— Task to complete —
Starting from the line with "Frame and any decoration is not part of" and going up to and including the line with "کارت شناخته میشود.", copy the listing below exactly. Leave all images out.

— Recorded information —
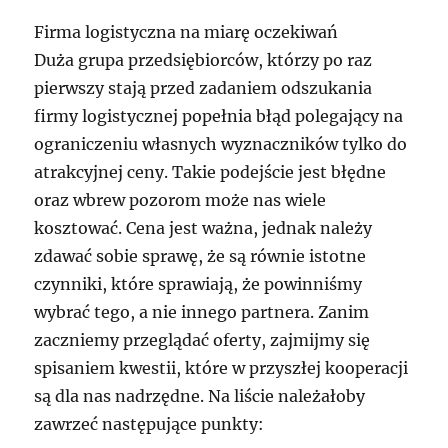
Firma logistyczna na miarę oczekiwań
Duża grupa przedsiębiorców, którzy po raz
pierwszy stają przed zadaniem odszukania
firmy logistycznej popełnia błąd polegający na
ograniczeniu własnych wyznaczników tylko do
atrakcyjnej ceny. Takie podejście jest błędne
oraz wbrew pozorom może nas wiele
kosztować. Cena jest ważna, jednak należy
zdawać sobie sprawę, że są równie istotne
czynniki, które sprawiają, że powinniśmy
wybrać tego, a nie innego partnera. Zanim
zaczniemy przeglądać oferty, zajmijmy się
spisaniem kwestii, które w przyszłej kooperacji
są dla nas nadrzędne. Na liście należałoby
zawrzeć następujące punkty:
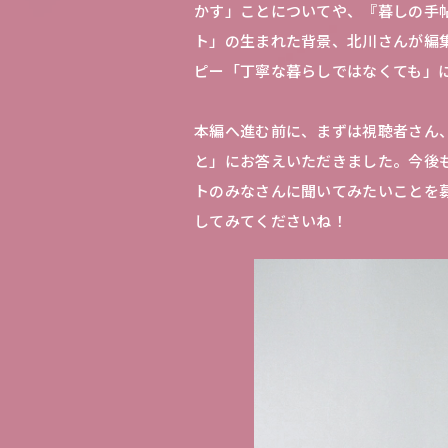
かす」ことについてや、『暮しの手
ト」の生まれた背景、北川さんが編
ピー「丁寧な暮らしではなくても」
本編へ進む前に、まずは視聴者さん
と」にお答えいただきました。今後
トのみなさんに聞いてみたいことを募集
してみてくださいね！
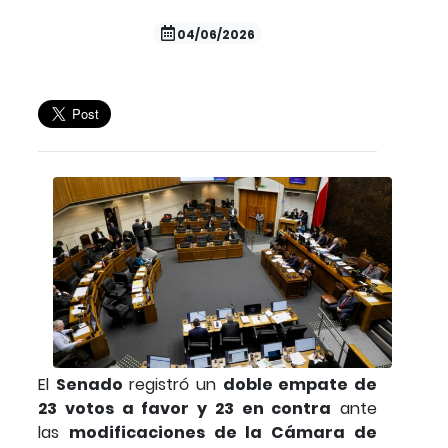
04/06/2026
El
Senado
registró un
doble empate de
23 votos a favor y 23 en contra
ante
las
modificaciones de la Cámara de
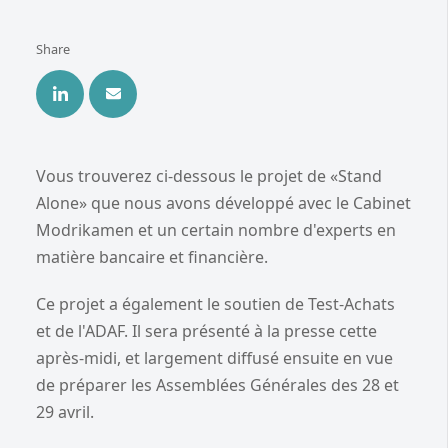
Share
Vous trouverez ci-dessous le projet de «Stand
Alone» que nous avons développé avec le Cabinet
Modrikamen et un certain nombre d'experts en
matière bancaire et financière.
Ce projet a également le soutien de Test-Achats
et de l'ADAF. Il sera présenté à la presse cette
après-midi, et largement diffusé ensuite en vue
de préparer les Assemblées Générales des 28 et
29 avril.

--

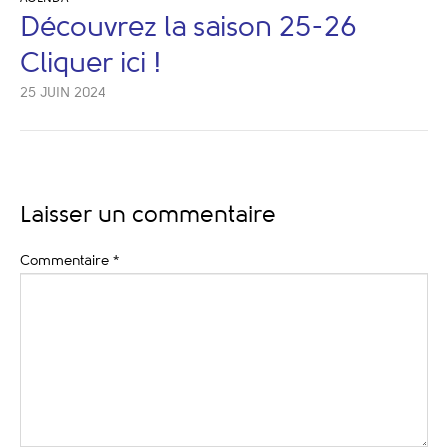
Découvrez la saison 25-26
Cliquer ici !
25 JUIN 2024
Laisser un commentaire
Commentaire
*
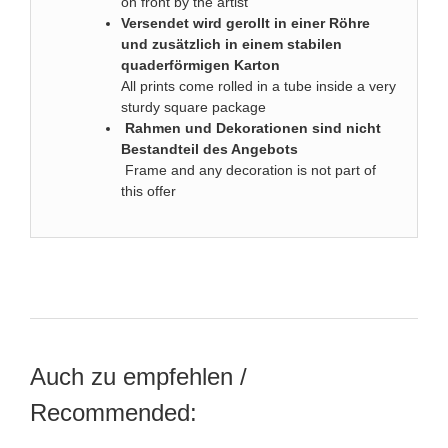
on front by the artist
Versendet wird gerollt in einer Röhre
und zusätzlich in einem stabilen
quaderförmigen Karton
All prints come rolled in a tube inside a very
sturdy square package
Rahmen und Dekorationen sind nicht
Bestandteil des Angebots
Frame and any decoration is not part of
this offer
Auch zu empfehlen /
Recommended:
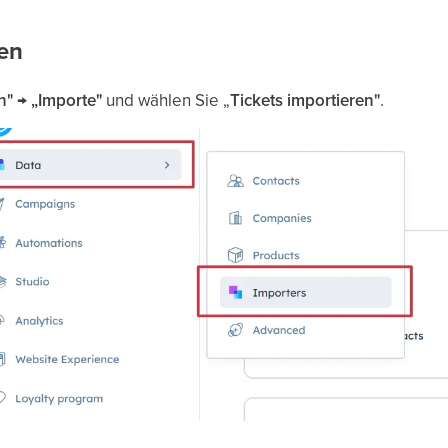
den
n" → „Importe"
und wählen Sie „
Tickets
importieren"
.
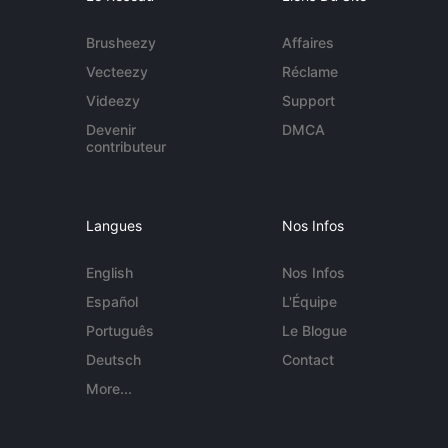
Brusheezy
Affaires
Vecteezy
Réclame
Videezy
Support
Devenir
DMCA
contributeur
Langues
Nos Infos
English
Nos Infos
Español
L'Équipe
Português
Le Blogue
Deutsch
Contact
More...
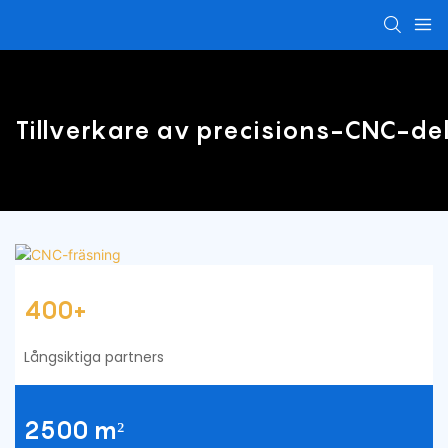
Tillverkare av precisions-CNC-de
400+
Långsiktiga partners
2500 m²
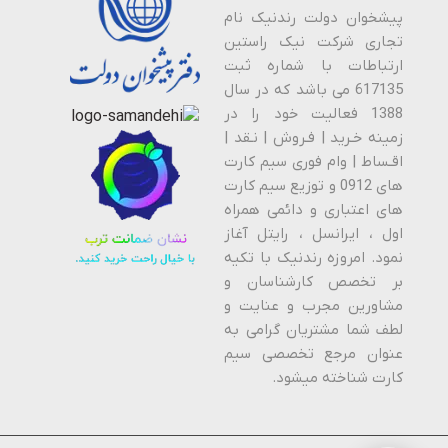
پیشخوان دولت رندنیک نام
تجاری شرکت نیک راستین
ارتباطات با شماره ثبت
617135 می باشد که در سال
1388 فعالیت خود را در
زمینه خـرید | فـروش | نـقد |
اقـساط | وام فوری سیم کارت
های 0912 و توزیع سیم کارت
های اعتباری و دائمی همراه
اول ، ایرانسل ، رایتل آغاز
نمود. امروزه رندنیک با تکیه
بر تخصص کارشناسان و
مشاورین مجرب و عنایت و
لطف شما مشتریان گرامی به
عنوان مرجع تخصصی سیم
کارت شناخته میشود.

— Answer to the exercise —
Frame and any decoration is not part of
this offer
Auch zu empfehlen /
Recommended:
den
n" → „Importe"
und wählen Sie „
Tickets
importieren"
.
Brusheezy
Affaires
Vecteezy
Réclame
Videezy
Support
Devenir
DMCA
contributeur
Langues
Nos Infos
English
Nos Infos
Español
L'Équipe
Português
Le Blogue
Deutsch
Contact
More...
Tillverkare av precisions-CNC-de
400+
Långsiktiga partners
2500 m²
پیشخوان دولت رندنیک نام
تجاری شرکت نیک راستین
ارتباطات با شماره ثبت
617135 می باشد که در سال
1388 فعالیت خود را در
زمینه خـرید | فـروش | نـقد |
اقـساط | وام فوری سیم کارت
های 0912 و توزیع سیم کارت
های اعتباری و دائمی همراه
اول ، ایرانسل ، رایتل آغاز
نمود. امروزه رندنیک با تکیه
بر تخصص کارشناسان و
مشاورین مجرب و عنایت و
لطف شما مشتریان گرامی به
عنوان مرجع تخصصی سیم
کارت شناخته میشود.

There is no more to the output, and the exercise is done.